Purpose/Objective(s): Concurrent chemoradiotherapy is considered curative intent treatment for patients with non-operative esophageal cancer. Radiation-induced heart damage receives much attention. The aim of this study was to detect the change of cardiac volume over the course of radiotherapy for esophageal cancer based on repeated enhanced 4DCT and to explore the factors that might affect the change in cardiac volume during radiotherapy.

Materials/Methods: In this prospective study, forty-six patients with pathologically proven thoracic esophageal squamous cell carcinoma who were scheduled to receive concurrent chemoradiotherapy with a total dose of 60Gy in 30 fractions in our department were enrolled in the study. All the patients underwent enhanced 4DCT and 3DCT scans before radiotherapy and then repeated the CT scans every 10 fractions during treatment. The heart was contoured on 3DCT, end expiratory (EE) of 4DCT and maximum intensity projection (MIP) of 4DCT by the same radiation oncologist according to the same guidelines. Heart volumes and other relative parameters during radiotherapy were analyzed.

Results: Compared with the initial value, heart volume decreased significantly at the tenth fraction (reduction=3.27%, 4.45% and 4.52% respectively on 3DCT, EE and MIP, p<0.05) and the twentieth fraction (reduction=6.05%, 5.64% and 4.51% respectively on 3DCT, EE and MIP, p<0.05). The reduction between the initial measurement and the measurement at the thirtieth fraction was not significant (p>0.05). There was a decrease in both systolic (16.95±16.69mmHg, p<0.05) and diastolic blood pressure (7.14±11.64mmHg, p<0.05) and an increase in heart rate with 5.27±6.25 beats/min (p<0.05) after radiotherapy. The patients with mid-thoracic esophageal cancer were found to have significantly greater heart dose than the upper and lower tumors (p<0.05).None of the potential explanatory variables correlated with heart volume changes.

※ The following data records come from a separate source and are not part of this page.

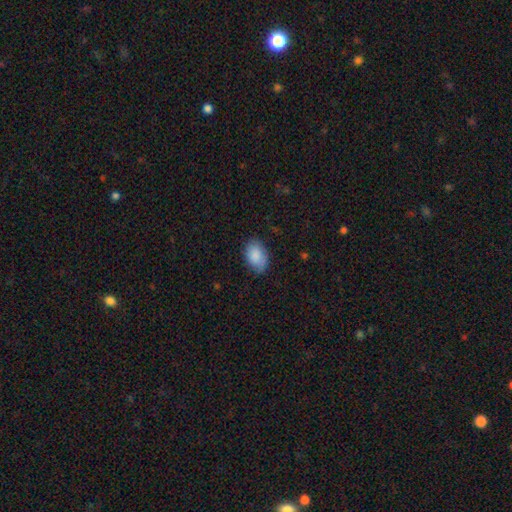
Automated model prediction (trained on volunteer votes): smooth_or_featured: smooth (p=0.87) [alt: star or artifact p=0.06]
how_rounded: in between (p=0.88) [alt: round p=0.11]
merging: none (p=0.79) [alt: minor disturbance p=0.17]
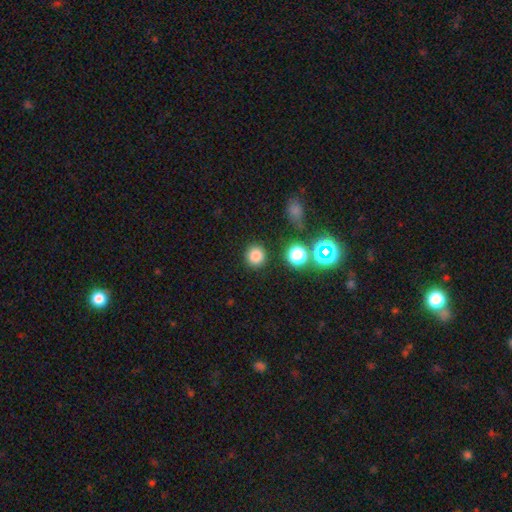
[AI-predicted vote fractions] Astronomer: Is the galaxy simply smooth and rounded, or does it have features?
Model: smooth — 79%.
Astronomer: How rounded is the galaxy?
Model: round — 90%.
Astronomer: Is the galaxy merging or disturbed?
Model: none — 87%.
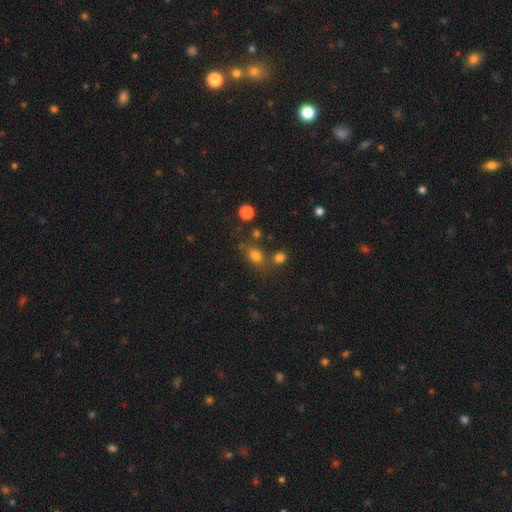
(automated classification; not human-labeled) Smooth or featured?
  - smooth: 75% *
  - star or artifact: 16%
  - featured or disk: 9%
How rounded?
  - in between: 60% *
  - round: 37%
  - cigar-shaped: 3%
Merging?
  - none: 62% *
  - merger: 17%
  - minor disturbance: 14%
  - major disturbance: 6%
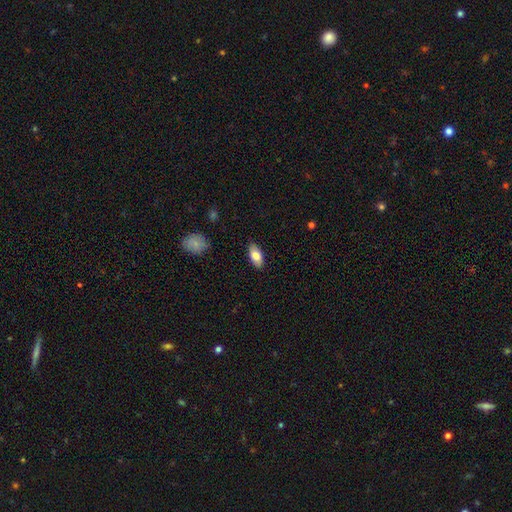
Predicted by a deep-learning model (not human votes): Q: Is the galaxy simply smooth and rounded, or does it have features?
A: smooth — 80%.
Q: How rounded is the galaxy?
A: in between — 92%.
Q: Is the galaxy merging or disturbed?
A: none — 87%.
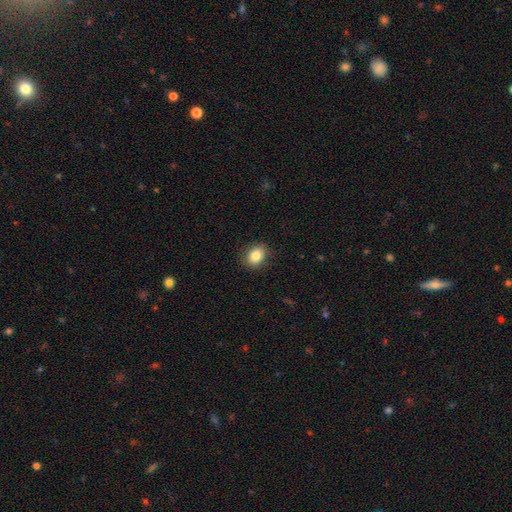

Conclusion: By eliminating the effect of respiratory motion on the heart, 4DCT better reflect changes in cardiac volume during radiotherapy of esophageal cancer. Heart volume was significantly reduced in the early treatment stage and maintained the reduction until the middle treatment stage, then showed a tendency to restore to the initial level at the thirtieth fraction. The blood pressure decreased and the heart rate increased during radiotherapy. These observed changes may be valuable indicators of cardiac impairment and target dose changes.

Author Disclosure: W. Wang: None. J. Li: None. Y. Zhang: None. Y. Guo: None.